The PE array of the present disclosure may support operations of similar structures such as 4×4, 16×16, and rectangular matrix operations such as 4×8, 8×4, 8×16, and 16×8, in addition to operations of matrix multiplication of the upper 64 elements.

Although embodiments of the present disclosure have been described above with reference to the accompanying drawings, the present disclosure is not limited to the specific embodiments and fields of application described above, which are merely illustrative, instructive, and not restrictive.
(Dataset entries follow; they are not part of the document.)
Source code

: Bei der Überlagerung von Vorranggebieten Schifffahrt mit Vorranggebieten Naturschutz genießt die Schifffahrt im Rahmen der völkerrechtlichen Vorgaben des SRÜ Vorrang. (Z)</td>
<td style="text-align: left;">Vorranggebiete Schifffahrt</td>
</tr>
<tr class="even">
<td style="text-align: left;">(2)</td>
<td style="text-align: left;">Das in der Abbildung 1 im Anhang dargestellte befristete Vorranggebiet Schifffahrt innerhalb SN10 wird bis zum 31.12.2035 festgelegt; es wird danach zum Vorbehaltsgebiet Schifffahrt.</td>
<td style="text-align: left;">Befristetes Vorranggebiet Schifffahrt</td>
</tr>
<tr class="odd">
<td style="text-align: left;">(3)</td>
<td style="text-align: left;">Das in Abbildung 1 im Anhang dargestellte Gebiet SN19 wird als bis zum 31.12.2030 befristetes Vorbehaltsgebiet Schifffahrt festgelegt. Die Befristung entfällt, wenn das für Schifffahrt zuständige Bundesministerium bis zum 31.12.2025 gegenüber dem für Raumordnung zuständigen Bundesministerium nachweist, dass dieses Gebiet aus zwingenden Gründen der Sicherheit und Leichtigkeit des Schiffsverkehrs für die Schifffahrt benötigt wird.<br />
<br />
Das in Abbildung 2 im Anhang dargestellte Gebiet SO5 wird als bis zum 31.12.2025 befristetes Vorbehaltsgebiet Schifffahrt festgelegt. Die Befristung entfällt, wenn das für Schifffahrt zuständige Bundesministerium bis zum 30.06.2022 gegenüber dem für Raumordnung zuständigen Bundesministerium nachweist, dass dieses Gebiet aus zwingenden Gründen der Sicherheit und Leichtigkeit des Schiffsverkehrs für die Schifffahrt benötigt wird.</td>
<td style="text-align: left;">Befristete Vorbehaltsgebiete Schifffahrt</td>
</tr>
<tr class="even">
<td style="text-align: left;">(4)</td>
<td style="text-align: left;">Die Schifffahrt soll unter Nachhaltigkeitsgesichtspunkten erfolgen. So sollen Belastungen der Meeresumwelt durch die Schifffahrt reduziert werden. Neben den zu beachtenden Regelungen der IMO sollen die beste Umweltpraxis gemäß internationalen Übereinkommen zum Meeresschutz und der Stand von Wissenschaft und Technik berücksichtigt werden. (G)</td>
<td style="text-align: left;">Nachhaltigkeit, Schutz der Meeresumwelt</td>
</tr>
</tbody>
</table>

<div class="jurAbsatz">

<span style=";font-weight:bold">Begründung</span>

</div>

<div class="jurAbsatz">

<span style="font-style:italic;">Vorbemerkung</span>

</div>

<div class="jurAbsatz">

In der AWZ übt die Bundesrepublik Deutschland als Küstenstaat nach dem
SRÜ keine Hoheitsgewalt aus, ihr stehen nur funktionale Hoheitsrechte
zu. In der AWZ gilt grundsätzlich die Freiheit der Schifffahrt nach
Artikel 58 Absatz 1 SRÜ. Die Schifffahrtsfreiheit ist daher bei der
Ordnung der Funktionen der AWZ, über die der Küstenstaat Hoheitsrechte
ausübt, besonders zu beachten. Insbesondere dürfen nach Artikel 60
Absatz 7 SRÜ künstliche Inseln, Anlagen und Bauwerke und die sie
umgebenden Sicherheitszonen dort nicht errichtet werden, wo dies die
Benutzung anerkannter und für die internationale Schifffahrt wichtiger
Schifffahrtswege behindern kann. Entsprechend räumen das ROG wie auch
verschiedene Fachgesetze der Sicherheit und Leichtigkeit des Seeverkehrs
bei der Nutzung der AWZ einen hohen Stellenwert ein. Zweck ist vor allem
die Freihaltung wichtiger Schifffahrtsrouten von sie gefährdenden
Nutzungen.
Those skilled in the art, having the benefit of this disclosure, may make numerous forms, and departures from the present disclosure as come within the scope of the invention as defined in the appended claims.

Claims

1. An MPU comprising:

an arithmetic unit comprising a PE array structure compatible with multi-dimensional matrix multiplication,

The PE array structure comprises:

each of A0-A7 comprises 8 numbers, the 8 numbers form a vector of [1,8], each vector is a vector of [1,8], the vector is called A-direction input, and the 8A-direction inputs A0-A7 can be the same or different;

Each of W00-W77 comprises 8 numbers, wherein the 8 numbers form a vector of [1, 8], each vector is a vector of [1, 8], and the vector is called W direction input, and the 64W direction inputs W00-W77 are respectively sent to PE units at corresponding positions, wherein the 64W direction inputs W00-W77 can be the same or different;

for each PE unit (Processing Element), wherein:

As a basic processing unit in the PE array, there are two inputs, one input in the A direction, one input in the W direction and one output;

Taking vectors W00-W07 of the first row of the PE array as 8 column vectors of a matrix of [8, 8], and then respectively inputting the vectors into PE units at corresponding positions;

One row of the PE array can complete vector multiplication matrix operation of [1, 8] × [8, 8]^T in 1 period;

Different combinations are carried out on 8 rows of vector multiplication matrixes in the PE array, so that vector multiplication matrixes and matrix multiplication matrix operation with different dimensions are realized;

the MPU also comprises a control, ACC, buf, lm _A local memory A and a lm_W local memory W;

lm_A and lm_W for storing input in A and W directions;

PE_array is used for realizing matrix operation in various modes;

Buf, which is used for storing the accumulated results of ACC, and for the incomplete operation, the results are returned to ACC, and for the completed operation, the results are output from MPU;

the default mode of the PE array structure is a high-performance mode;

when matrix multiplication operation in any dimension is performed, input data are split and combined based on control signals, and the split and combined input data are input to specified PE units in a time sharing mode, so that 64 PE units in a PE array are all in a working state.

2. The MPU of claim 1, wherein,

3. The MPU of claim 1, wherein,

4. The MPU of claim 1, wherein,

For the same vector multiplication matrix operation, the PE array structure can work in different modes with low power consumption or high performance, and the modes are switchable.